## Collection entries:
□ □ □ □

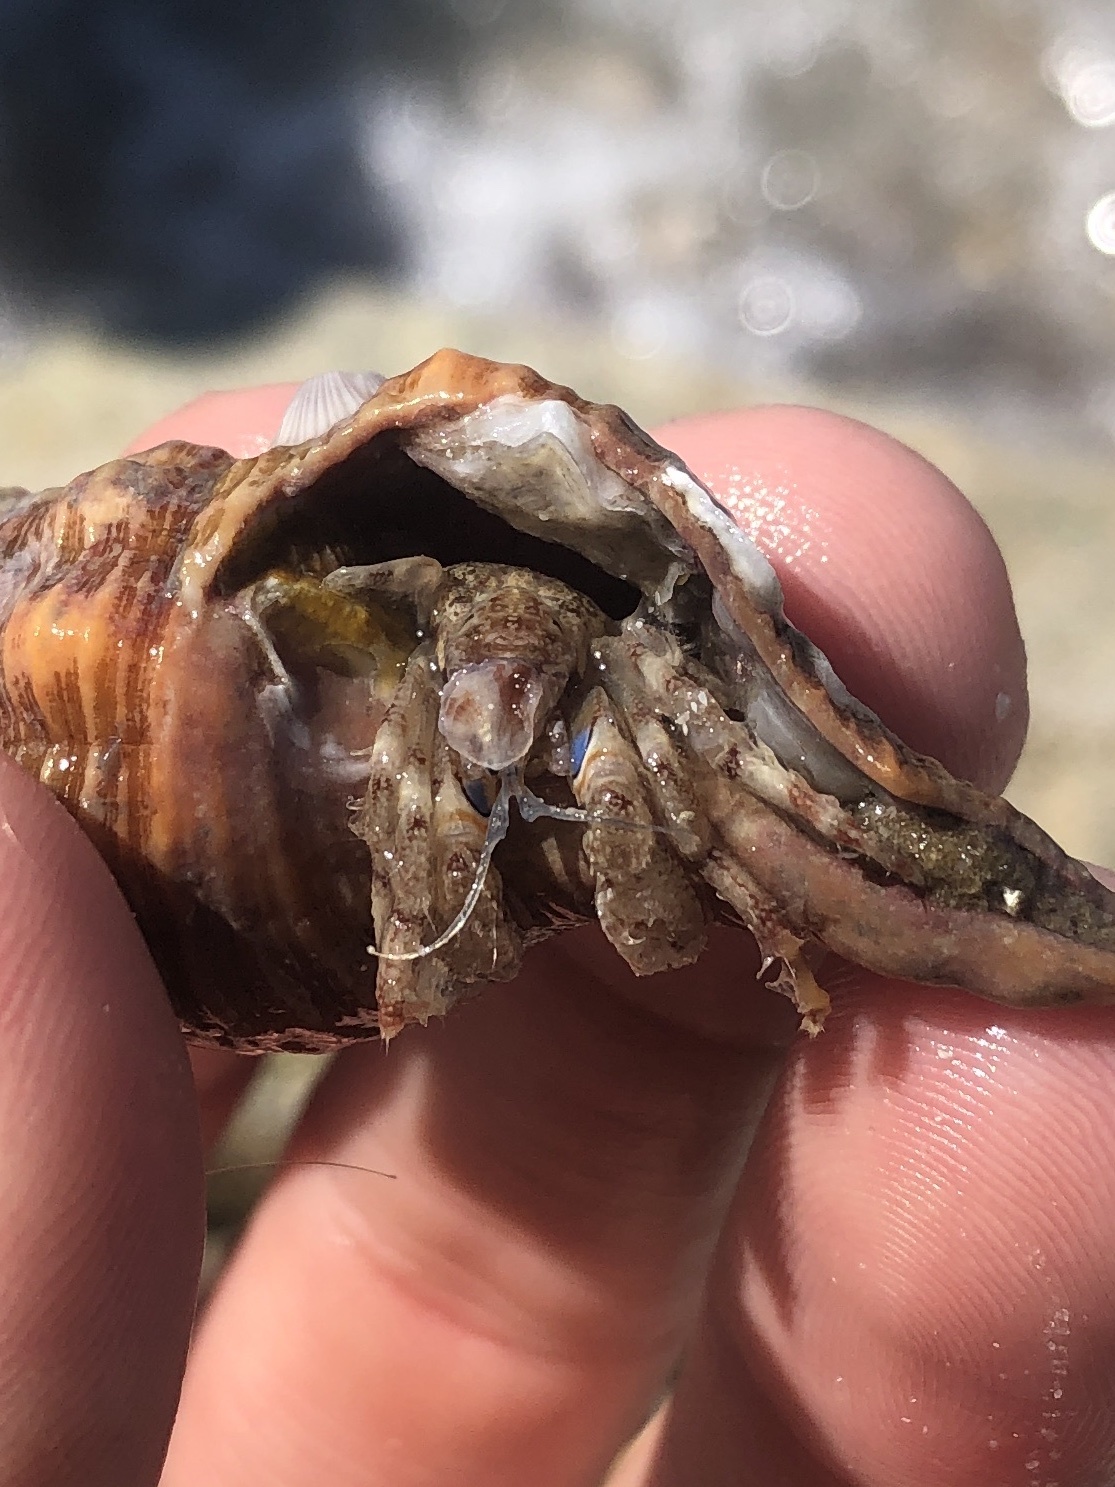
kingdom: Animalia
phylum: Arthropoda
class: Malacostraca
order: Decapoda
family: Diogenidae
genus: Areopaguristes
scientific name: Areopaguristes hummi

□ □ □ □

## Exercise:
Please put the lines of the data above into a Markdown table with two columns, Row for the row number and Entry for the line, skipping blank lines and leaving out the pictures.

## Finished answer:
| Row | Entry |
|---|---|
| 1 | kingdom: Animalia |
| 2 | phylum: Arthropoda |
| 3 | class: Malacostraca |
| 4 | order: Decapoda |
| 5 | family: Diogenidae |
| 6 | genus: Areopaguristes |
| 7 | scientific name: Areopaguristes hummi |